Lock Every Door
- First edition
- Author: Riley Sager
- Audio read by: Dylan Moore
- Language: English
- Genre: Thriller
- Publisher: Dutton
- Publication date: 2019
- Publication place: United States
- Media type: Print (hardback, paperback) ebook audiobook
- Pages: 384 pages
- ISBN: 1524745146 First edition hardcover
- Preceded by: The Last Time I Lied
- Followed by: Home Before Dark

= Lock Every Door =

2019 novel by Todd Ritter

Lock Every Door is a 2019 thriller novel by American author Todd Ritter, writing under the pen name of Riley Sager. The plot concerns an apartment sitter at an exclusive building in Manhattan who discovers that her predecessor in the job disappeared under suspicious circumstances. The novel made the New York Times Bestseller List for July 21, 2019 and a television adaptation is planned.

==Synopsis==
Jules Larsen has lost her family, her job, and her boyfriend and is now living with her best friend, Chloe, in New York City. With no job prospects, Jules answers a job posting for an apartment sitter in an exclusive building called The Bartholomew. Property manager and longtime resident Leslie Evelyn explains that the former occupant has died, but they cannot let an apartment sit empty due to fear of burglars. She explains that Jules will live in the apartment for three months, for which she will be paid $12,000. Ms. Evelyn cautions Jules against interactions with the other residents and warns her not to bring outsiders into the building.

Jules moves in and meets the other residents, including fellow sitters Dylan and Ingrid, handsome "Dr. Nick," and the irascible author Greta Manville, whose novel features The Bartholomew on its cover.

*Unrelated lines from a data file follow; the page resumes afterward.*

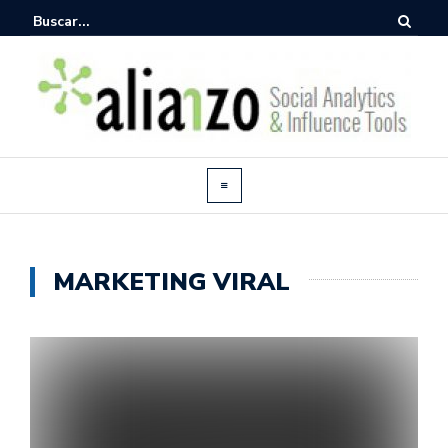
MARKETING VIRAL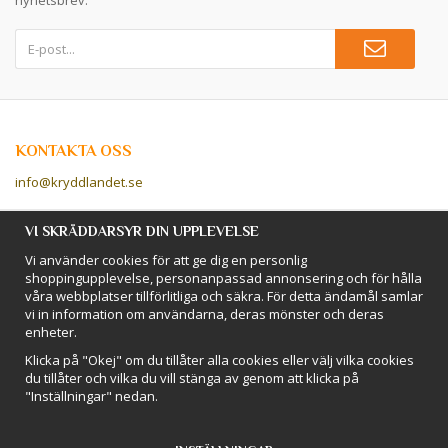
KONTAKTA OSS
info@kryddlandet.se
Följ oss på Facebook!
VI SKRÄDDARSYR DIN UPPLEVELSE
Vi använder cookies för att ge dig en personlig
Följ oss på Instagram!
shoppingupplevelse, personanpassad annonsering och för hålla
våra webbplatser tillförlitliga och säkra. För detta ändamål samlar
vi in information om användarna, deras mönster och deras
BETALSÄTT
enheter.
Hos Kryddlandet handlar du tryggt & säkert - och betalar enkelt med
Klicka på "Okej" om du tillåter alla cookies eller välj vilka cookies
kort, Klarna eller swish!
du tillåter och vilka du vill stänga av genom att klicka på
"Inställningar" nedan.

Jules learns the building has a checkered history, including the murder of a servant girl by another resident, the suicide of the original builder, and the disappearances of other apartment sitters. Among these is Erica Mitchell, who had previously stayed in Apartment 12A before her. Jules grows even more suspicious after Ingrid goes missing. She enlists Dylan's help to seek out the truth until Dylan also vanishes.

Jules discovers that Marjorie Milton - the occupant of 12A that Leslie Evelyn claimed had died - is in fact alive. She tracks the woman down, but cannot convince her to reveal any information. Jules finds Ingrid living in a homeless shelter and they compare notes. Combining Ingrid's knowledge with her own research, Jules comes to believe that the building owners are part of a satanic group called the Golden Chalice and that the missing people were used as sacrifices to lengthen their lifespans.

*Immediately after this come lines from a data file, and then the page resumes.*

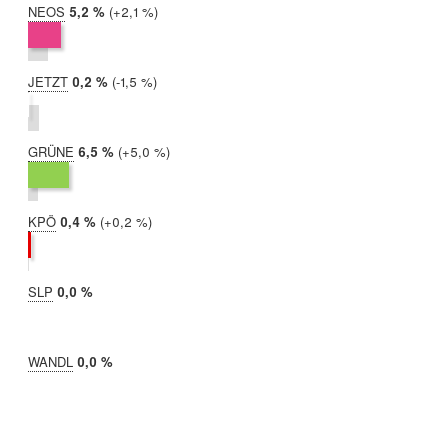
NEOS
2019:
5,2 %
Differenz:
+2,1 %
2017:
3,1 %
JETZT
2019:
0,2 %
Differenz:
-1,5 %
2017:
1,8 %
GRÜNE
2019:
6,5 %
Differenz:
+5,0 %
2017:
1,5 %
KPÖ
2019:
0,4 %
Differenz:
+0,2 %
2017:
0,2 %
SLP
2019:
0,0 %
2017:
nicht
teilgenommen
WANDL
2019:
0,0 %
2017:
nicht
teilgenommen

Terrified, Jules flees The Bartholomew, but is hit by a car and hospitalized. She tries to explain what has happened to the hospital staff, only to discover that the hospital is inside The Bartholomew and run by Dr Nick, who is revealed as the great-grandson of the founder. Dr. Nick informs her that the true purpose of the building is not devil worship, but organ harvesting. Wealthy people buy apartments and hire sitters with the intention of using them as unwitting donors. While she was unconscious, Jules herself "donated" one kidney and recipients have already been selected for her liver and heart.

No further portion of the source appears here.